Unlike Ronald Reagan's re-election film, which was about us as Americans, George W. Bush's re-election film was about George W. Bush–his determination, his heroism, his firmly beating heart. And like most everything at the 2004 convention, it was about September 11. That this is George W. Bush's story and nobody else's is evident from the opening lines: "How do you tell the story of a presidency? How do you tell the story so far? The story is, in part, but inescapably, the story of a man. Which leads, inescapably, to the fact of who he is." Which probably leads, inescapably, somewhere even more profound and manly.
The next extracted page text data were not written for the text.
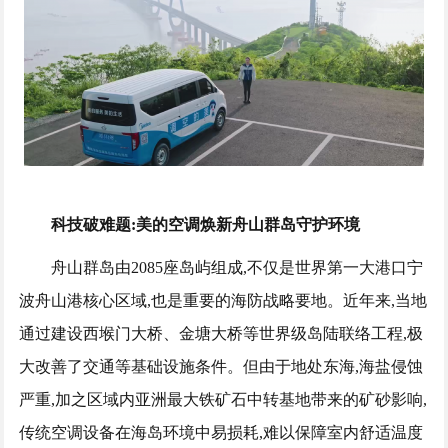
科技破难题:美的空调焕新舟山群岛守护环境
舟山群岛由2085座岛屿组成,不仅是世界第一大港口宁
波舟山港核心区域,也是重要的海防战略要地。近年来,当地
通过建设西堠门大桥、金塘大桥等世界级岛陆联络工程,极
大改善了交通等基础设施条件。但由于地处东海,海盐侵蚀
严重,加之区域内亚洲最大铁矿石中转基地带来的矿砂影响,
传统空调设备在海岛环境中易损耗,难以保障室内舒适温度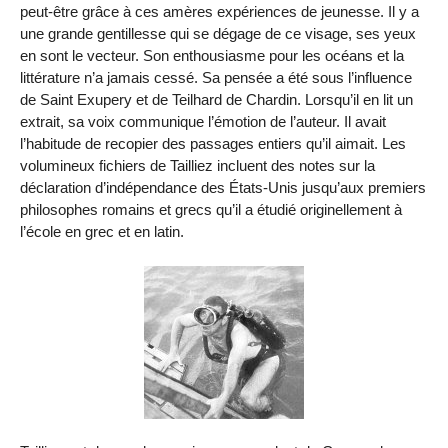
peut-être grâce à ces amères expériences de jeunesse. Il y a
une grande gentillesse qui se dégage de ce visage, ses yeux
en sont le vecteur. Son enthousiasme pour les océans et la
littérature n’a jamais cessé. Sa pensée a été sous l’influence
de Saint Exupery et de Teilhard de Chardin. Lorsqu’il en lit un
extrait, sa voix communique l’émotion de l’auteur. Il avait
l’habitude de recopier des passages entiers qu’il aimait. Les
volumineux fichiers de Tailliez incluent des notes sur la
déclaration d’indépendance des États-Unis jusqu’aux premiers
philosophes romains et grecs qu’il a étudié originellement à
l’école en grec et en latin.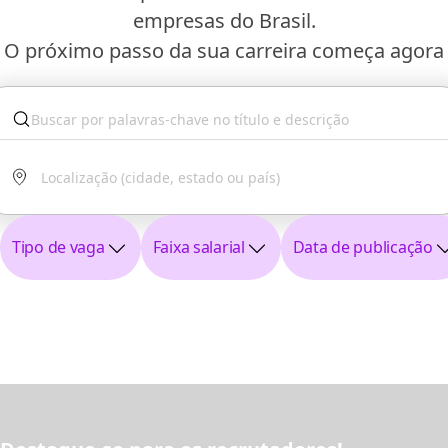
empresas do Brasil.
O próximo passo da sua carreira começa agora
Tipo de vaga
Faixa salarial
Data de publicação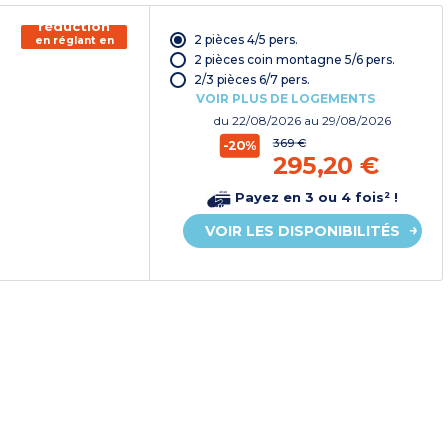
150€ de
réduction
2 pièces 4/5 pers.
en réglant en
chèque
2 pièces coin montagne 5/6 pers.
vacances*
2/3 pièces 6/7 pers.
VOIR PLUS DE LOGEMENTS
du
22/08/2026
au 29/08/2026
369 €
-20%
295,20 €
Payez en 3 ou 4 fois² !
VOIR LES DISPONIBILITÉS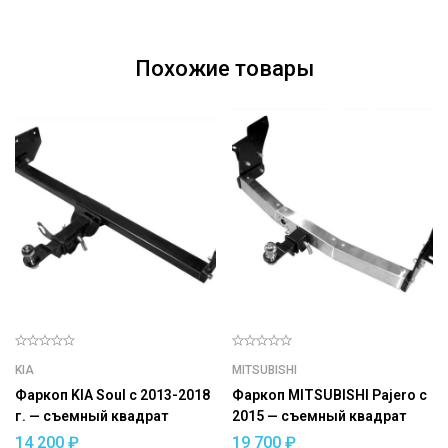
Похожие товары
KIA
MITSUBISHI
Фаркоп KIA Soul с 2013-2018
Фаркоп MITSUBISHI Pajero с
г. — съемный квадрат
2015 — съемный квадрат
14 200
₽
19 700
₽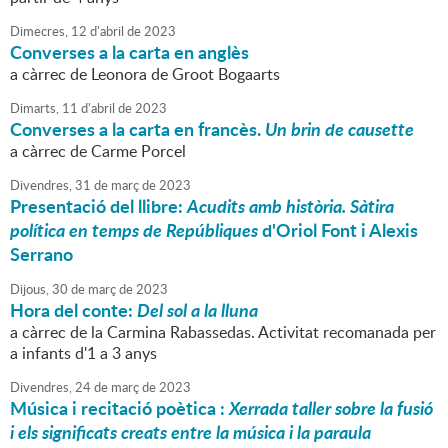
Dimecres,
12
d'
abril
de
2023
Converses a la carta en anglès
a càrrec de Leonora de Groot Bogaarts
Dimarts,
11
d'
abril
de
2023
Converses a la carta en francès.
Un brin de causette
a càrrec de Carme Porcel
Divendres,
31
de
març
de
2023
Presentació del llibre:
Acudits amb història. Sàtira
política en temps de Repúbliques
d'Oriol Font i Alexis
Serrano
Dijous,
30
de
març
de
2023
Hora del conte:
Del sol a la lluna
a càrrec de la Carmina Rabassedas. Activitat recomanada per
a infants d'1 a 3 anys
Divendres,
24
de
març
de
2023
Música i recitació poètica :
Xerrada taller sobre la fusió
i els significats creats entre la música i la paraula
The film is narrated by actor/politician Fred Thompson, mustering every ounce of deep gravity he can. "What did George W. Bush do?" Thompson asks. "Who did he become? And how did that help us?" Like a Ken Burns film, "The Pitch" uses still photos exclusively until the end, when we arrive at the only piece of video, and the climax: George W. Bush throwing a ball. Think that's no big deal? Oh no. As Thompson says, "What he did that night, that man in the arena, he helped us come back. That's the story of this presidency. With the heart of a president, he told us, you keep pitching. No matter what, you keep pitching. No matter what, you go to the game. You go to the mound. You find the plate, and you throw. And you become who you are."
In his campaign's vision, George W. Bush was our comforter, our protector, the embodiment of our strength and our resolve. We didn't need to actually do anything–all we needed to do was watch him, alone on the mound, and he would deliver us.
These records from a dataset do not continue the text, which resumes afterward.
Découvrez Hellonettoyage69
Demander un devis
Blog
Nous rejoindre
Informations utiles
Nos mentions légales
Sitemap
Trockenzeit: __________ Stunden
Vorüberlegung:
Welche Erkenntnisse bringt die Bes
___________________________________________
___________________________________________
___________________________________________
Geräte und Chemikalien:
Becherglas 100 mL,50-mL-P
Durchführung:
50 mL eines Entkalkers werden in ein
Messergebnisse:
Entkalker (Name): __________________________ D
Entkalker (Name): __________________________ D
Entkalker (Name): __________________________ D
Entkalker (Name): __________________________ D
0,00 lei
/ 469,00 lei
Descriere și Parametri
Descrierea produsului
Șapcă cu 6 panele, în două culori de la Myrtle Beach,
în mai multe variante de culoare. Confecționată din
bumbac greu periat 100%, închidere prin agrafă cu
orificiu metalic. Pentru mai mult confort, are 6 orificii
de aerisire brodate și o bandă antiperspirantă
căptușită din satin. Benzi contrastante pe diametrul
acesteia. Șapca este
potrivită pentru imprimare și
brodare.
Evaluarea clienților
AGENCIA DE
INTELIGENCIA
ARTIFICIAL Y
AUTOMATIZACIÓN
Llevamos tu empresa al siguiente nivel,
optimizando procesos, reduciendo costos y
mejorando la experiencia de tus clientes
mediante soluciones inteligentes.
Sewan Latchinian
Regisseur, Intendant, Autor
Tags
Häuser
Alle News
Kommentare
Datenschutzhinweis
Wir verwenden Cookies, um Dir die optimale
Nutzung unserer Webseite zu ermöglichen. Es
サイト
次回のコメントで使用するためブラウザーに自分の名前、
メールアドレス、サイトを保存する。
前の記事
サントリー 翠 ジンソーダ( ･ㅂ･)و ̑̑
The films we saw four years ago were far more forgettable than Bush's, Clinton's, or Reagan's, though Obama's was much better than McCain's, much like their respective campaigns as a whole. There was no challenge more acute for Barack Obama in 2008 than convincing the American electorate that he was truly one of them, despite his race, his unusual background, and his unfamiliar name. So his film weaves his personal story through the American story. His grandparents–the husband who "fought in Patton's army," the wife who built bombers during the war–figure prominently:
John McCain's convention film, on the other hand, is just a disaster. The music is ominous when it ought to be gentle, there are jokes that fall flat, and the narration is ham-handed when it ought to be subtle ("What a life. What a faith. What a family."). This clip, from the opening minute, is just the first of many awkward moments:
Given what has come so far, it would be awfully surprising if Mitt Romney's campaign produces something that actually registers with the voters. They have struggled to figure out how to talk about Romney's personal story and switched campaign themes multiple times. There are many people within the Romney campaign who are good at what they do. Their problem is that the raw material they have to work with–particularly their star—may just not be enough to stir anyone's soul.